The second leg of our Jewish horsey double actually runs on the opening day of the Cheltenham Festival (Long Run goes on the fourth and last day), and is a leading candidate for the Champion Hurdle. Menorah, named after the seven branched candelabrum that was lit daily in the Temple in Jerusalem more than two millennia ago and was adopted in 1948 as the symbol of the modern State of Israel, is also a very talented racehorse trained by Philip Hobbs at Minehead, in Somerset. I believe that the six-year-old gelding has a seriously good chance of winning the hurdles crown on March 15. (Mind you, I thought that of Punjabi last year and he's still running!)

I’m not quite sure how owner Diana Whateley came to give Menorah his name or what, if any, her connection is to Israel. I really believe though that she has a very good chance of picking up the winners’ trophy in a couple of months time with her fast improving horse. He has already proved how much he loves racing at the unique Cheltenham track, last year winning the Supreme Novices’ Hurdle under a great ride from the excellent Richard Johnson. 

Menorah won two big trial races for the Champion Hurdle earlier this season (both at Cheltenham) and still looks to be getting better and better. He is a 5/1 chance to kick off my double at the meeting which, put in simple terms, means that if you were to bet £1 on Menorah and Long Run winning, (and they both do the business), you would receive a very handsome return of £48. That’s far better than wasting your hard earned pound on the 14,000,000/1 chance of winning the lottery, and it’s a great deal more fun cheering on your two fancies.

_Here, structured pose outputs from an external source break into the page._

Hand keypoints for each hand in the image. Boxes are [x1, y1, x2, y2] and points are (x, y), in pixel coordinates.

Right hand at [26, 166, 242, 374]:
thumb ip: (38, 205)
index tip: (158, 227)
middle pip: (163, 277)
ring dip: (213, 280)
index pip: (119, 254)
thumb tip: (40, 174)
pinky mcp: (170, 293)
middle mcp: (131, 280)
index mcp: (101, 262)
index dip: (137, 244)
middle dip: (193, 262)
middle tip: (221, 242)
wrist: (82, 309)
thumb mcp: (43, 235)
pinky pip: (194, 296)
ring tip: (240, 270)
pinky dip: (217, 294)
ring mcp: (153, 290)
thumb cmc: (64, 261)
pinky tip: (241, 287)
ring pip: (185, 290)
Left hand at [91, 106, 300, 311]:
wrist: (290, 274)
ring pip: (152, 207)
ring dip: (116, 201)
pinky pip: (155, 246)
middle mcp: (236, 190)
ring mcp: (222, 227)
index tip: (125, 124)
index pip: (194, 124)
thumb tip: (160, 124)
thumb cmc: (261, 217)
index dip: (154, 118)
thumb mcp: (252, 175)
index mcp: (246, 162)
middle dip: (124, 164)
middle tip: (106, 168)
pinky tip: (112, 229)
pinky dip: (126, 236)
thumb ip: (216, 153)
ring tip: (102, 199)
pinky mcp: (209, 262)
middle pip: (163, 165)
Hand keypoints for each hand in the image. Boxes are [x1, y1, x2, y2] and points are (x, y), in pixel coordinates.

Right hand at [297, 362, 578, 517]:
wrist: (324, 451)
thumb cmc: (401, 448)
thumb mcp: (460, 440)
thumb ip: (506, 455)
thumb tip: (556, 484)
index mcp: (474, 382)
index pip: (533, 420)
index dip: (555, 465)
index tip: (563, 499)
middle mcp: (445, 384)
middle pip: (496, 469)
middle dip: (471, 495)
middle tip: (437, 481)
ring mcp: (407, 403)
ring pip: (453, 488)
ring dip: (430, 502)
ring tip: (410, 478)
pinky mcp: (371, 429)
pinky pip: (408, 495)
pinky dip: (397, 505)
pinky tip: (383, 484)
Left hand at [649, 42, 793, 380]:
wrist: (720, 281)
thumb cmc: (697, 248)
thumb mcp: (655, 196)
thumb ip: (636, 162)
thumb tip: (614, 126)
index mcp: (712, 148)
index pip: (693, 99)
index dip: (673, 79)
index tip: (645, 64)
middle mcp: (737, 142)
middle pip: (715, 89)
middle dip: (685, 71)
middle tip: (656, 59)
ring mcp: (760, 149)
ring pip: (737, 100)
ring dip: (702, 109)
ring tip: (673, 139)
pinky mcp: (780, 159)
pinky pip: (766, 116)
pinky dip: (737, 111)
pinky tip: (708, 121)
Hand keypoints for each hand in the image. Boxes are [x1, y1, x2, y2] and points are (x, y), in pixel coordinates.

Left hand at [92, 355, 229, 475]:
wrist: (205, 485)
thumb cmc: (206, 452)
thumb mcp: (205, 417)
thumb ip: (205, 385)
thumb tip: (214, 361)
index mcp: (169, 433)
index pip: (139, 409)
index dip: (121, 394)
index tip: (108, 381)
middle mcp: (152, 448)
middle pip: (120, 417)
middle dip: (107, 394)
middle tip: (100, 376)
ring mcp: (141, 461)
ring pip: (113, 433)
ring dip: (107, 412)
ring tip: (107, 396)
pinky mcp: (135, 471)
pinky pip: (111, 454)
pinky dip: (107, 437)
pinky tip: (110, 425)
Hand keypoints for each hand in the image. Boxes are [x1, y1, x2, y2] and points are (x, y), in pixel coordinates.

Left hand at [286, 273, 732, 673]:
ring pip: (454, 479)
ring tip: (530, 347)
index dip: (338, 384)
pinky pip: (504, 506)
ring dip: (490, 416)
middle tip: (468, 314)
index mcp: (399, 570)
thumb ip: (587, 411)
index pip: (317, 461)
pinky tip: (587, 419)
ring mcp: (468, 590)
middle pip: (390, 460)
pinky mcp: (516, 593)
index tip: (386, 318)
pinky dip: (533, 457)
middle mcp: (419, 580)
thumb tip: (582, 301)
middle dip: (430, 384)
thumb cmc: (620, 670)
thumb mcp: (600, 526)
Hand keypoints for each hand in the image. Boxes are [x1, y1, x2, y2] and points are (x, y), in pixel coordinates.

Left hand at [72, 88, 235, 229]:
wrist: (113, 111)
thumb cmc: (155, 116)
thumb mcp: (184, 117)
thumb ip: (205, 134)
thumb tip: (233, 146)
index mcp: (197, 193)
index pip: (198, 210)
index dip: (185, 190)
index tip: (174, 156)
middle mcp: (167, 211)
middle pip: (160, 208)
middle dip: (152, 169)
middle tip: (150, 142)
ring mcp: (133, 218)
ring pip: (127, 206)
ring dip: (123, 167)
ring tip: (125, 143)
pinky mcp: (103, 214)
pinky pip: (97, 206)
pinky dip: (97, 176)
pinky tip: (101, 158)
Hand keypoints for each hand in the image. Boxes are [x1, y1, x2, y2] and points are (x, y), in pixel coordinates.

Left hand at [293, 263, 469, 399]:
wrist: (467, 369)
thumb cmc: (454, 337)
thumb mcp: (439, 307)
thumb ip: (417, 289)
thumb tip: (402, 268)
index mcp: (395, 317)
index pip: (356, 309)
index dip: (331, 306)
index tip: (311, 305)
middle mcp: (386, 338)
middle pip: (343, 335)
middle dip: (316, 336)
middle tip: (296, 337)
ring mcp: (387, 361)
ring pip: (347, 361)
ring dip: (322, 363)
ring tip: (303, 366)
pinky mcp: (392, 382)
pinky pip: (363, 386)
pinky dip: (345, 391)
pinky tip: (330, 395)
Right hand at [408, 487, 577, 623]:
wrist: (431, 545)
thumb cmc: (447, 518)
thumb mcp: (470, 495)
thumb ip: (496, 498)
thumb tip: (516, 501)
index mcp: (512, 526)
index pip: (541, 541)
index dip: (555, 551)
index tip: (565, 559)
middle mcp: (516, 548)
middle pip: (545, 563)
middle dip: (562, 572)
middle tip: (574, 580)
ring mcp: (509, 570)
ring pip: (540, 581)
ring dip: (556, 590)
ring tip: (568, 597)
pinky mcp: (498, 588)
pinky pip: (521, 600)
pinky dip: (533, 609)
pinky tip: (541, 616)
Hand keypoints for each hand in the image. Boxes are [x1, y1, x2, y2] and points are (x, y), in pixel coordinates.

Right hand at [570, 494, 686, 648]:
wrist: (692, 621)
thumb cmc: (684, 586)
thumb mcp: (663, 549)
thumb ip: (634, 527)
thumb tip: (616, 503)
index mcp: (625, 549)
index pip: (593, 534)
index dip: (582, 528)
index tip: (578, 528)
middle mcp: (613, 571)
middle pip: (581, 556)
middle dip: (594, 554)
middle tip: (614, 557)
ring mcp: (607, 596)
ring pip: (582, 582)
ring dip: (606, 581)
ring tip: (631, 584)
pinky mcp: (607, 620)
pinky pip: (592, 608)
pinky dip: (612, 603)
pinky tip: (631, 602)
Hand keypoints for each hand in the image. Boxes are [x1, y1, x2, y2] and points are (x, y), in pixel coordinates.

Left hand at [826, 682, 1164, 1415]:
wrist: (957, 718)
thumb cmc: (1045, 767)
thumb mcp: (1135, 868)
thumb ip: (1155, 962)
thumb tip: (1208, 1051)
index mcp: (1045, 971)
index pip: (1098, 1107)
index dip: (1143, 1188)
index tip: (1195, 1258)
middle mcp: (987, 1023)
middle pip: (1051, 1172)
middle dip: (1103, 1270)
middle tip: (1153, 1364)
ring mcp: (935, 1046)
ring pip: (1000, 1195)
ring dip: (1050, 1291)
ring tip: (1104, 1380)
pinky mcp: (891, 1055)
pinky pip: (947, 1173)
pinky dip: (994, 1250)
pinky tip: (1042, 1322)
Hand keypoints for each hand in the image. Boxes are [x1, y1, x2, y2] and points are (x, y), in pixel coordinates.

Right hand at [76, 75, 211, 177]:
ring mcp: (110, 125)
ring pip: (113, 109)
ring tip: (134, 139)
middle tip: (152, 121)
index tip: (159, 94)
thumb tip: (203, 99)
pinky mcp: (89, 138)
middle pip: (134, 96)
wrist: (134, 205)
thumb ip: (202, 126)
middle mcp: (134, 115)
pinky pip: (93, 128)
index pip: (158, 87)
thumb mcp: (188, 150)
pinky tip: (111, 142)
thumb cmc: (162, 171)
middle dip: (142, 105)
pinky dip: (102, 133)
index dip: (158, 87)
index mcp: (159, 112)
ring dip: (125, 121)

So fingers are crossed (a Christian expression for this pluralistic blog), that Menorah and Long Run, owners Robert Waley-Cohen and Diana Whateley, and jockeys Sam Waley-Cohen and Richard Johnson, can give us all something to cheer whilst I watch on from a corner of the world where the sport is now all but defunct but, from where, thanks to another big racing fan, Sheikh Mohammed bin Rashid al Maktoum, and his Dubai racing channel, (we’re all brothers in sport remember), I very much hope to be able to follow the action as it happens.